↓↓↓
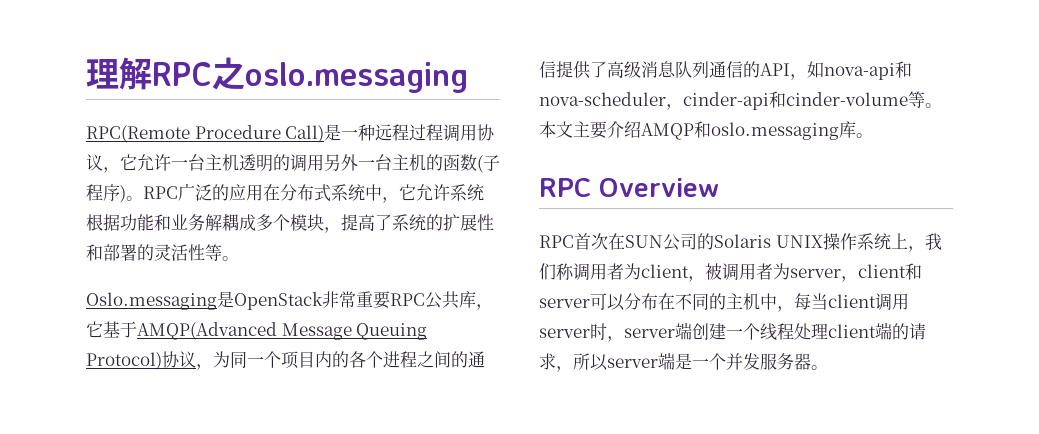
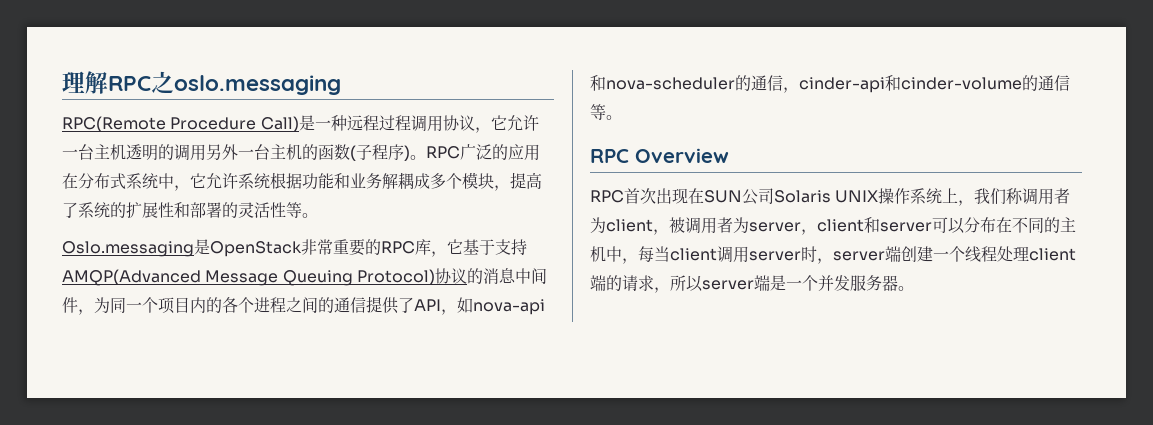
[390,291,459,309] RPC公共 -> [365,239,415,255] 的RPC
(137, 329) none -> [495,239,527,255] 支持
(196, 359) none -> [466,268,547,284] [62,297,78,313] 的消息中间件
[607,61,760,78] 高级消息队列通信的 -> (414, 305) none
(666, 99) none -> [735,75,783,91] 的通信
[908,91,942,108] [539,121,873,140] 等。本文主要介绍AMQP和oslo.messaging库。 -> [1022,75,1070,91] [590,104,622,120] 的通信等。
(608, 241) none -> [656,188,688,204] 出现
[697,233,714,250] 的 -> (774, 196) none

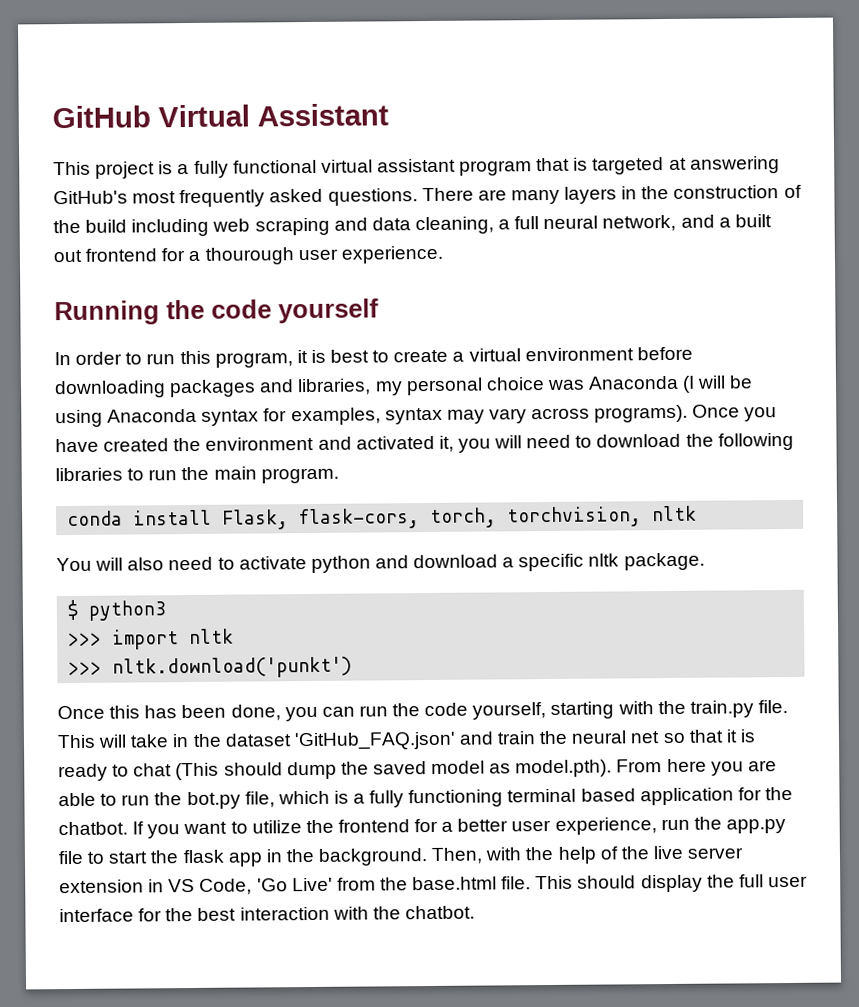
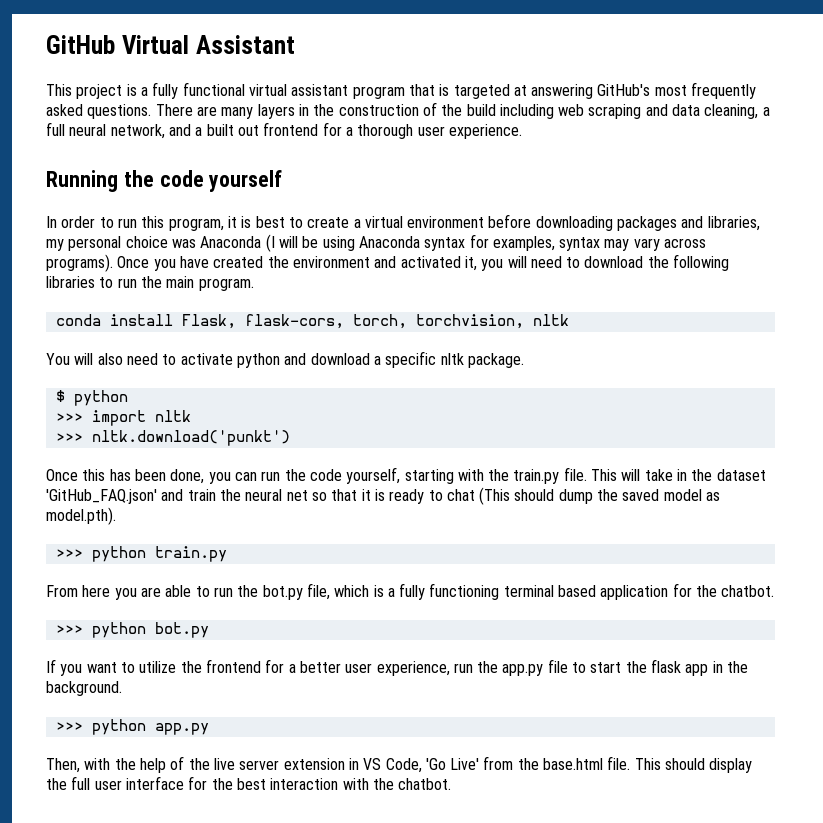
[204,247,294,265] thourough -> [357,124,414,139] thorough
[88,600,167,621] python3 -> [73,390,128,406] python
(613, 768) none -> [55,546,227,562] // >>> python train.py //
(128, 828) none -> [55,622,209,638] // >>> python bot.py //
(429, 857) none -> [55,719,209,735] // >>> python app.py //

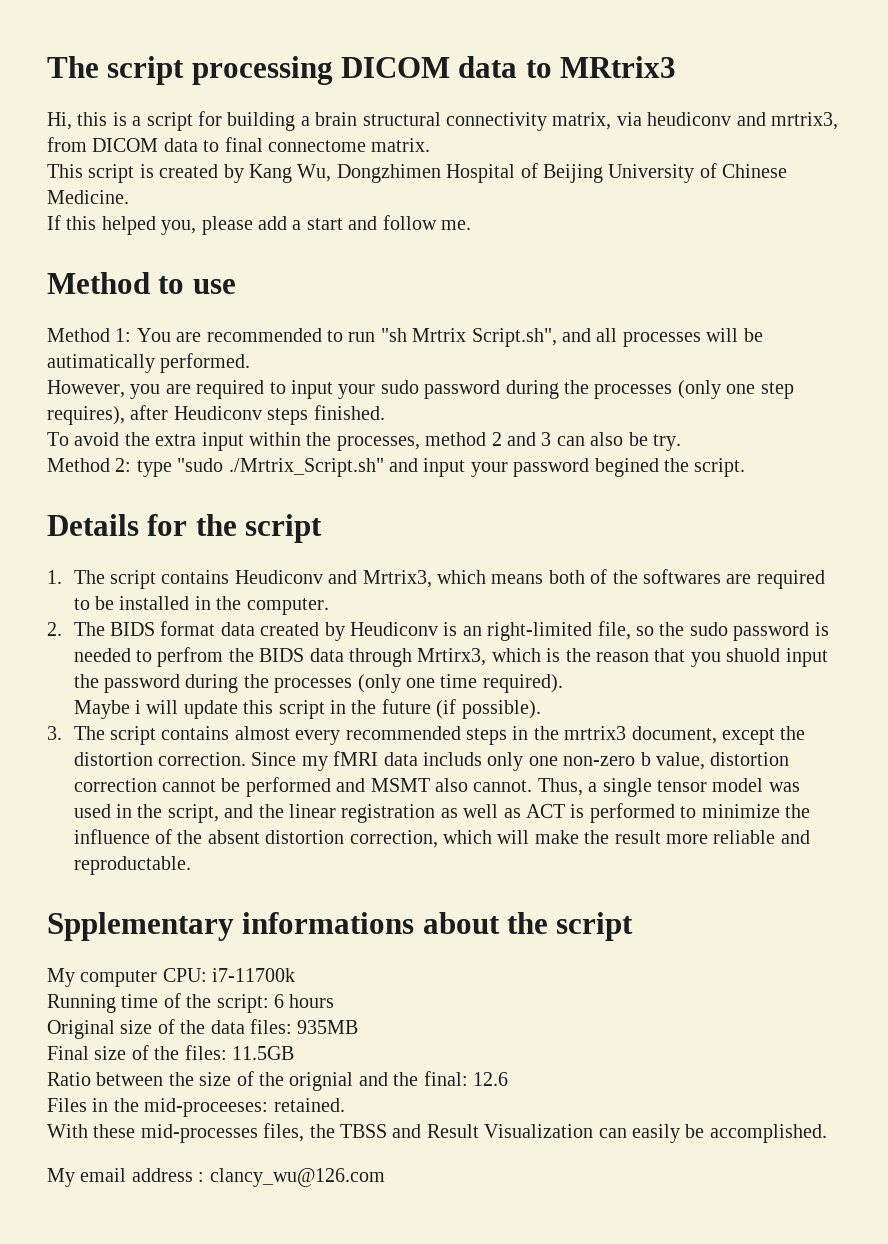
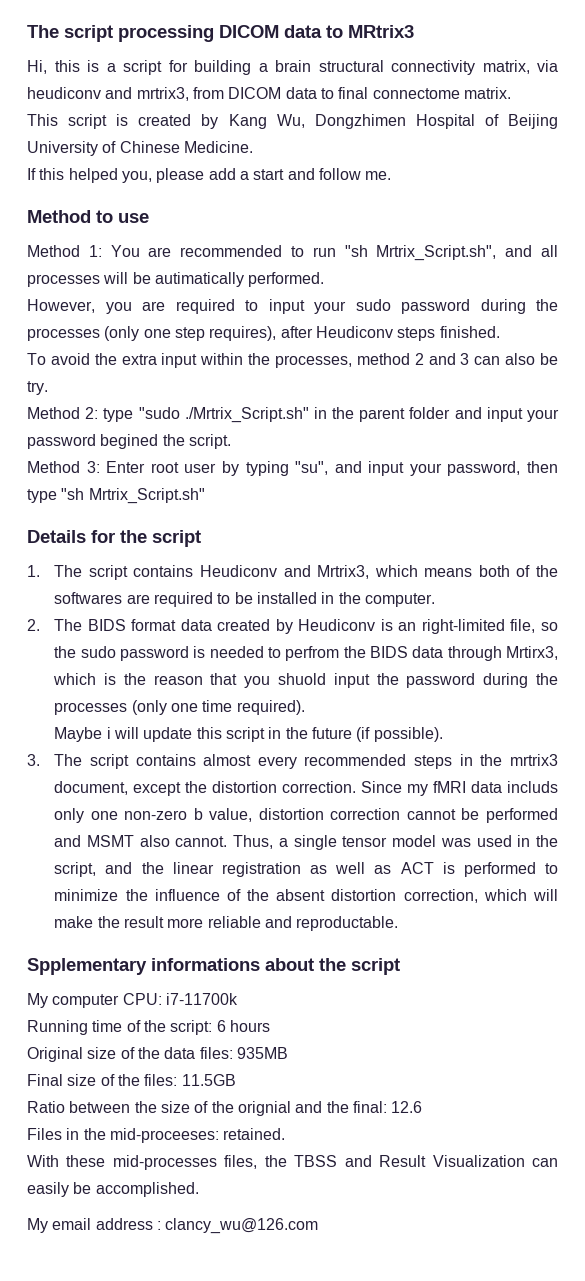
[412,328,557,347] Mrtrix Script.sh", -> [376,245,497,261] Mrtrix_Script.sh",
(384, 467) none -> [313,407,451,422] in the parent folder
(746, 467) none -> [27,461,558,476] [27,488,205,504] // Method 3: Enter root user by typing "su", and input your password, then type "sh Mrtrix_Script.sh"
↑↑↑
_Exercise details_. Pictures must be left out when the records are transcribed exactly.

_Written reply_.
[390,291,459,309] RPC公共 -> [365,239,415,255] 的RPC
(137, 329) none -> [495,239,527,255] 支持
(196, 359) none -> [466,268,547,284] [62,297,78,313] 的消息中间件
[607,61,760,78] 高级消息队列通信的 -> (414, 305) none
(666, 99) none -> [735,75,783,91] 的通信
[908,91,942,108] [539,121,873,140] 等。本文主要介绍AMQP和oslo.messaging库。 -> [1022,75,1070,91] [590,104,622,120] 的通信等。
(608, 241) none -> [656,188,688,204] 出现
[697,233,714,250] 的 -> (774, 196) none

[204,247,294,265] thourough -> [357,124,414,139] thorough
[88,600,167,621] python3 -> [73,390,128,406] python
(613, 768) none -> [55,546,227,562] // >>> python train.py //
(128, 828) none -> [55,622,209,638] // >>> python bot.py //
(429, 857) none -> [55,719,209,735] // >>> python app.py //

[412,328,557,347] Mrtrix Script.sh", -> [376,245,497,261] Mrtrix_Script.sh",
(384, 467) none -> [313,407,451,422] in the parent folder
(746, 467) none -> [27,461,558,476] [27,488,205,504] // Method 3: Enter root user by typing "su", and input your password, then type "sh Mrtrix_Script.sh"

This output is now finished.